The Zed language documentation is the best way to learn about zq in depth. All of its examples use zq commands run on the command line. Run zq -h for a list of command options and online help.

The Zed Lake documentation is the best way to learn about zed. All of its examples use zed commands run on the command line. Run zed -h or -h with any subcommand for a list of command options and online help. The same language query that works for zq operating on local files or streams also works for zed query operating on a lake.

Design Philosophy

The design philosophy for Zed is based on composable building blocks built from self-describing data structures. Everything in a Zed lake is built from Zed data and each system component can be run and tested in isolation.

Since Zed data is self-describing, this approach makes stream composition very easy. Data from a Zed query can trivially be piped to a local instance of zq by feeding the resulting Zed stream to stdin of zq, for example,

zed query "from pool | ...remote query..." | zq "...local query..." -

There is no need to configure the Zed entities with schema information like protobuf configs or connections to schema registries.

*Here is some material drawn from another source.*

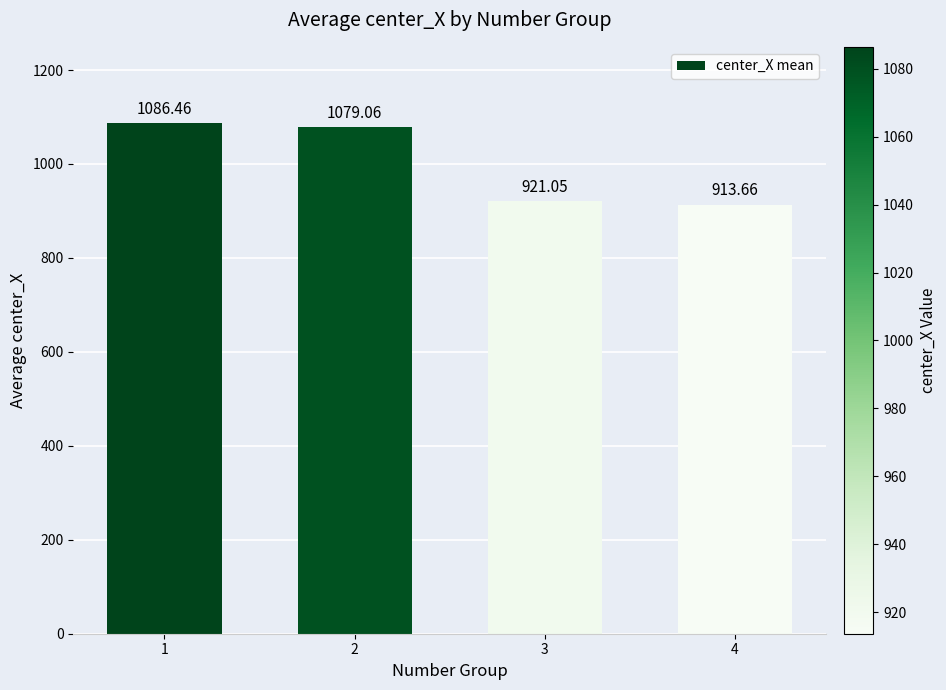

What is the greatest value displayed?

1086.5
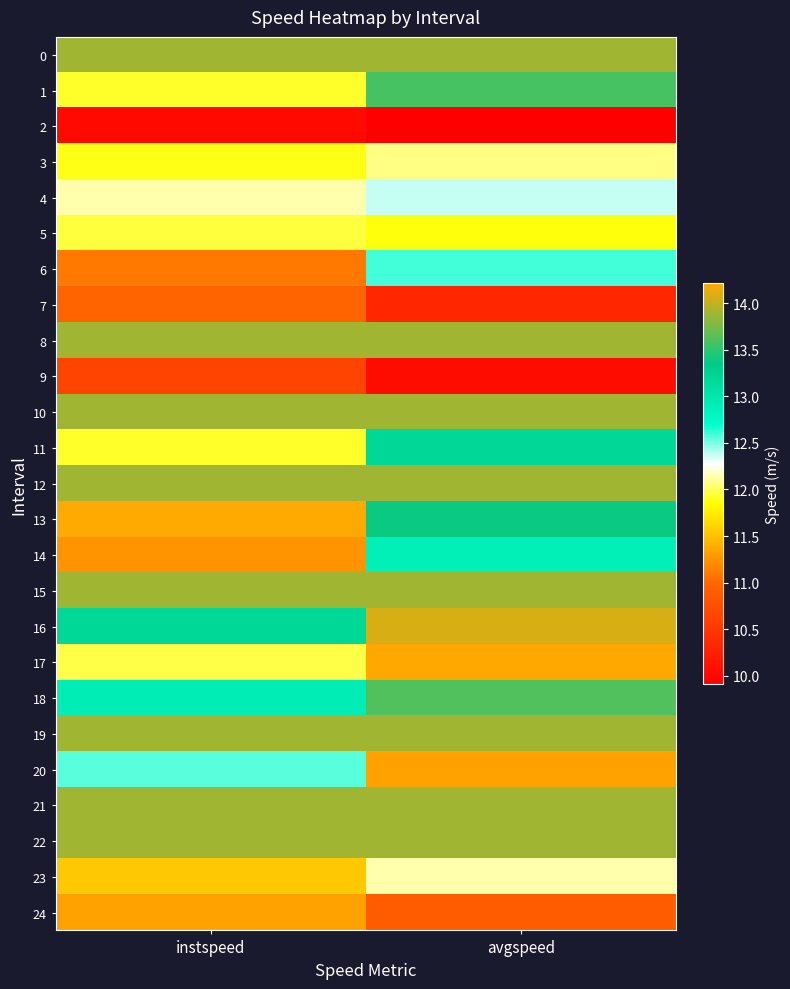

What is the total value across all series at avgspeed?

316.8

A Zed lake is completely self-contained, requiring no auxiliary databases (like the Hive metastore) or other third-party services to interpret the lake data. Once copied, a new service can be instantiated by pointing a zed serve at the copy of the lake.

Functionality like indexing, data compaction, and retention are all API-driven.

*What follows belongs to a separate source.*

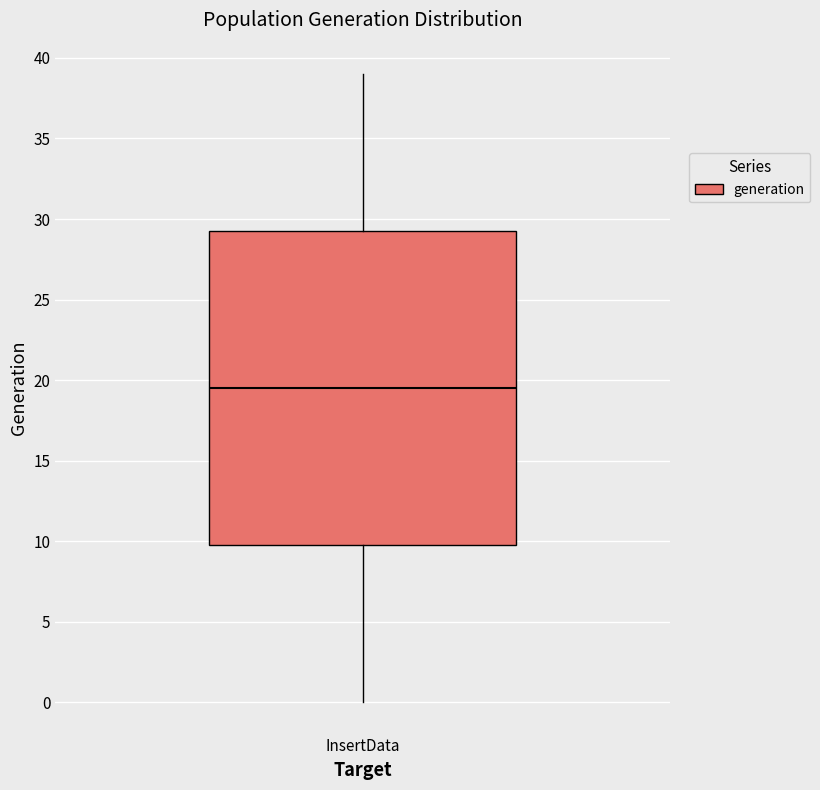

Read this box plot against the y-axis: the position of the median line, the range covered by the box, and the ends of both whiskers. The values are not printed on the chart, so give them approximately, as read against the axis.

median 19.5, box 10.0 to 29.5, whiskers 0.0 to 39.0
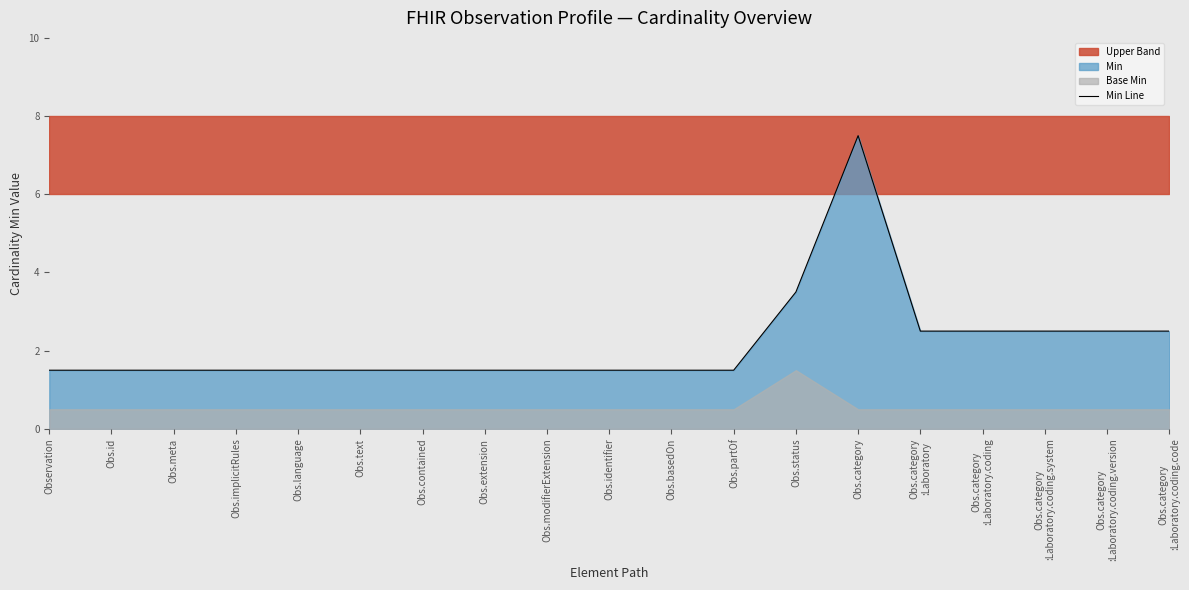

Where is the data nearest to the value 4?

Obs.status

Bite-sized components are unified by the Zed data, usually in the ZNG format:

  • All lake meta-data is available via meta-queries.
  • All like operations available through the service API are also available directly via the zed command.
  • Search indexes and aggregate partials are all just ZNG files and you can learn about the Zed lake by simply running zq on the various ZNG files in a cloud store.
  • Lake management is agent-driven through the API. For example, instead of complex policies like data compaction being implemented in the core with some fixed set of algorithms and policies, an agent can simply hit the API to obtain the meta-data of the objects in the lake, analyze the objects (e.g., looking for too much key space overlap) and issue API commands to merge overlapping objects and delete the old fragmented objects, all with the transactional consistency of the commit log.
  • Components are easily tested and debugged in isolation.